§ Exercise
Your task is to copy every line below that contains the word "landslagsåret".

§ Exercise material
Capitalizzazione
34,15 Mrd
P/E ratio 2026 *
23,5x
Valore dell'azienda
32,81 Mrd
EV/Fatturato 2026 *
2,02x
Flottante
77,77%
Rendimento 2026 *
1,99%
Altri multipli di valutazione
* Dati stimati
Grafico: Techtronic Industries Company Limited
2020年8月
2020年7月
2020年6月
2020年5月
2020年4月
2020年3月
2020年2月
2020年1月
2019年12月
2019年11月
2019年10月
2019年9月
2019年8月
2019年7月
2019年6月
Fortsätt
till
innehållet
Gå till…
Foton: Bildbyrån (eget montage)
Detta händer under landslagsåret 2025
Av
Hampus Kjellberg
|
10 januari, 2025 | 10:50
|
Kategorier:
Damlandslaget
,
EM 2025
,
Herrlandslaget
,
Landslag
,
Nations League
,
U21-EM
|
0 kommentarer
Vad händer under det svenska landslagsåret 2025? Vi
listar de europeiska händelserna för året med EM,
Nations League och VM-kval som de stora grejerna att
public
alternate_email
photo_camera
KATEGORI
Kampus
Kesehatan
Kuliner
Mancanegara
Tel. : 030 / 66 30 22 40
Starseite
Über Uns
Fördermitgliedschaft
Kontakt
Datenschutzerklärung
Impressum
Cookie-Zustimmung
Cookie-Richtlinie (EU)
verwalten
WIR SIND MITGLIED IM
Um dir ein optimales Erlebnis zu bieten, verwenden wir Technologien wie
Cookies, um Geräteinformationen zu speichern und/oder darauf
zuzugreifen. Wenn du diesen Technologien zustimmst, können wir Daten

§ Solution for this task
Detta händer under landslagsåret 2025
Vad händer under det svenska landslagsåret 2025? Vi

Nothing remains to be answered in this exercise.